A named list with the following elements:

Model

The best-performing survival model retrained on the full dataset.

ML_Models

All evaluated survival models with aggregated C-index results.

C_index_median

Median C-index of the top-performing model.

Custom_output

Optional list of custom outputs from fold construction.

Details

Depending on the inputs, the function can:

  1. Build folds internally or accept custom folds from a user-defined function.

  2. Train survival models with or without hyperparameter tuning.

  3. Compute and aggregate the Concordance Index (C-index) across folds.

  4. Identify and retrain the top-performing model using optimal parameters.

Internally, the function:

  • Merges predictors and outcomes into a single dataset.

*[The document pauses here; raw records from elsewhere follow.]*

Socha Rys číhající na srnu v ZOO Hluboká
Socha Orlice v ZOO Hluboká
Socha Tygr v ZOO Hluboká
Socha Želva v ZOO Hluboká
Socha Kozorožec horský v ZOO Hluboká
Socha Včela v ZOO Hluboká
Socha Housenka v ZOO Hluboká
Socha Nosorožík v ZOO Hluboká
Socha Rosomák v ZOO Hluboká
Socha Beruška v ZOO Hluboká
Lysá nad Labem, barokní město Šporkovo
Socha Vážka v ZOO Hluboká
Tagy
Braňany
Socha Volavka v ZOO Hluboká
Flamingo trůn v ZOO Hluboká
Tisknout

  • Creates stratified folds using rsample, either by event rate or by cohort × event combinations (if LODO = TRUE).

  • Evaluates a predefined set of survival models: Cox PH, penalized Cox (glmnet), AFT (flexsurv), decision trees, bagged trees, and random forests.

  • Aggregates the median and MAD of the C-index across resamples.

  • Retrains the best-performing model with its optimal hyperparameters.

When a custom fold construction function is provided via fold_construction_fun, the function handles folds in parallel, saves intermediate results under "Results/", and returns additional outputs for advanced integration.